One
When the medical personnel in the ICU pulled the plug on my father, it was anticlimactic for me. I can’t speak for my two sisters who were there, nor for my brother who was (as I recall) not there but was somewhere near the hospital in Kalamazoo, or perhaps somewhere back in Dowagiac. To be candid, I don’t reliably remember which of my siblings were there.
What I clearly recall is that when the time came, we all seemed to adopt a similar poise and decorum. We each took a turn to sit by his side and briefly say something in his ear, not knowing whether any of his mind was left for him to hear and understand it, but before and after that each of us stood outside the room and yielded the space around our father to his third wife, to her son who he’d come to regard as his own, and to the many adopted grandchildren and great-grandchildren who had been born and were being raised with him as their beloved patriarch.

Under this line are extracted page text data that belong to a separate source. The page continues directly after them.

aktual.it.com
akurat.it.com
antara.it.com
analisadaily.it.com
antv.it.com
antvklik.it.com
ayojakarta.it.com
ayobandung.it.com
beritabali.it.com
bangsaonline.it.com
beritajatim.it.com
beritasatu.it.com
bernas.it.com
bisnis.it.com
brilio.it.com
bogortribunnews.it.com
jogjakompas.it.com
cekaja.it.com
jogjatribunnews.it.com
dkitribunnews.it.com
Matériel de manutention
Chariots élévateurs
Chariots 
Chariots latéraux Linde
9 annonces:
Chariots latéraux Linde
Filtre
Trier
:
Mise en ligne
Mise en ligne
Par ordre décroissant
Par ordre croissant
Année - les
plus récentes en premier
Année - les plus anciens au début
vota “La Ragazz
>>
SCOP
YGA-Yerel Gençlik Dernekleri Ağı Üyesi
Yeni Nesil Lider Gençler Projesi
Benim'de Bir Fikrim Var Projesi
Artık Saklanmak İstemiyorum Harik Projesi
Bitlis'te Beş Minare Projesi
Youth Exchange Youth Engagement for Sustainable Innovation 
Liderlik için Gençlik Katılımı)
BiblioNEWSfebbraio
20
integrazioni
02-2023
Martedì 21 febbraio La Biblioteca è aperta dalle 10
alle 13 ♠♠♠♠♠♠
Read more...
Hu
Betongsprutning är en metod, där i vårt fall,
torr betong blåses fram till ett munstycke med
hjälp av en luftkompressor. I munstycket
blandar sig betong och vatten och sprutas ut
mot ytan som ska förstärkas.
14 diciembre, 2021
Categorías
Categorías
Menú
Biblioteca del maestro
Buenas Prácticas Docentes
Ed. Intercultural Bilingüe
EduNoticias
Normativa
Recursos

I felt no envy or resentment toward my father or my step-brother. I felt a sympathetic sadness for my step-brother, who I shall call ‘Mike,’ and for his children as they all crowded around my father’s dying body and wept and wailed and begged him not to go. I understood, perhaps instinctively in that moment, and certainly consciously in retrospect, that Mike and his children and grandchildren were in the process of being torn away from a love and a paternal presence that I had already lost before I was old enough to comprehend.